A questão já não é "onde falhou a diplomacia?", mas sim, será que ela ainda percebe o mundo que tem à sua frente? E, mais importante, terá autorização política e força moral para o enfrentar? A resposta possível não está na rendição, mas na reinvenção. A diplomacia precisa de reaprender a ser incómoda, mas também a ser eficaz. Para tal, são necessárias três mudanças fundamentais.
Em primeiro lugar, a diplomacia tem de ser respaldada por poder real. Sem capacidade de dissuasão, seja militar, económica ou tecnológica, a diplomacia não passa de protocolo. A negociação só funciona quando o outro lado sabe que a sua inação tem um preço. A razão moral, sozinha, nunca impediu a passagem de tanques.
Segundo, as estruturas multilaterais precisam de ser repensadas. A ONU tornou-se um espelho embaciado: reflete intenções, mas já não ilumina nada. A reforma do Conselho de Segurança é urgente, mas talvez não seja suficiente. Precisamos de mecanismos alternativos de legitimidade, regionais, flexíveis e rápidos, que substituam o impasse por ação coordenada.

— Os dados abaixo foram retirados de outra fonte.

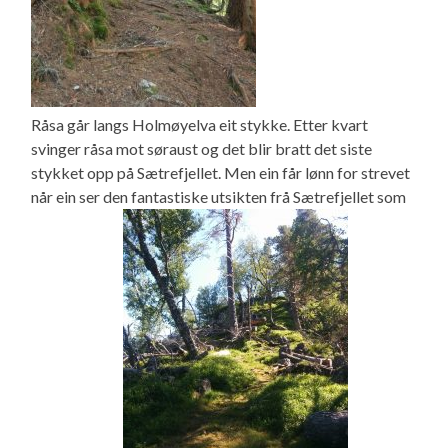
Råsa går langs Holmøyelva eit stykke. Etter kvart
svinger råsa mot søraust og det blir bratt det siste
stykket opp på Sætrefjellet. Men ein får lønn for strevet
når ein ser den fantastiske utsikten frå Sætrefjellet som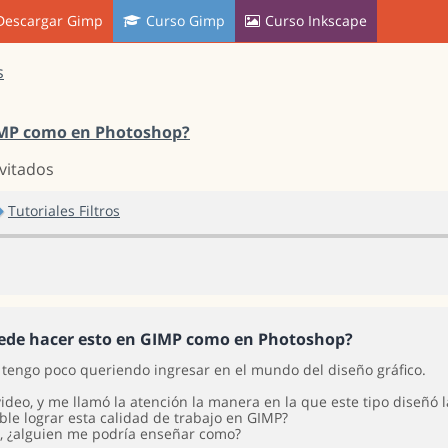
Descargar Gimp
Curso Gimp
Curso Inkscape
s
IMP como en Photoshop?
nvitados
Tutoriales Filtros
ede hacer esto en GIMP como en Photoshop?
, tengo poco queriendo ingresar en el mundo del diseño gráfico.
video, y me llamó la atención la manera en la que este tipo diseñó 
ble lograr esta calidad de trabajo en GIMP?
sí, ¿alguien me podría enseñar como?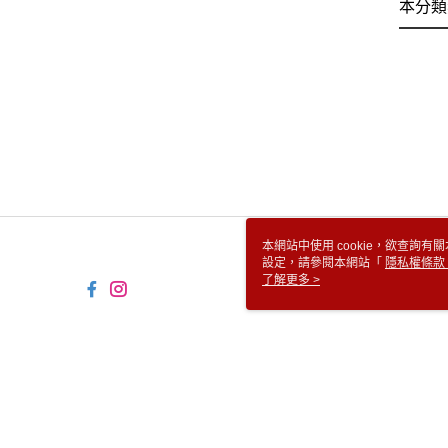
本分類
本網站中使用 cookie，欲查詢有關
設定，請參閱本網站「
隱私權條款
使用 cookie。
了解更多 >
TW-MWG1-61-32 Web2.0 D
© 2026 by 豐隆大飯店股份有限公司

Terceiro, a diplomacia precisa de sair do século XX. Ainda opera em modo analógico, enquanto os conflitos se movem à velocidade dos “cliques”. É necessário criar estruturas diplomáticas digitais, com capacidade de resposta em tempo real, que disputem as narrativas, combatam a desinformação e falem a linguagem do mundo atual. Isso implica formar uma nova geração de diplomatas que saibam lidar com tecnologia, redes, psicologia coletiva e geopolítica híbrida. Implica, sobretudo, lideranças políticas com visão estratégica e coragem moral, capazes de fazer o que é necessário, não apenas o que é consensual.
A paz não é o ponto de partida. Nunca o foi. É um equilíbrio instável, conquistado diariamente, num mundo onde a brutalidade continua à espreita. Se a diplomacia quer sobreviver, tem de deixar de pedir autorização para existir. Tem de voltar a ser o que era, o lugar onde se evitam guerras, não porque se confia na razão e boa-fé dos outros, mas porque se mostra que há consequências.
Tudo o resto são palavras. E as palavras, como já sabemos, não travam mísseis.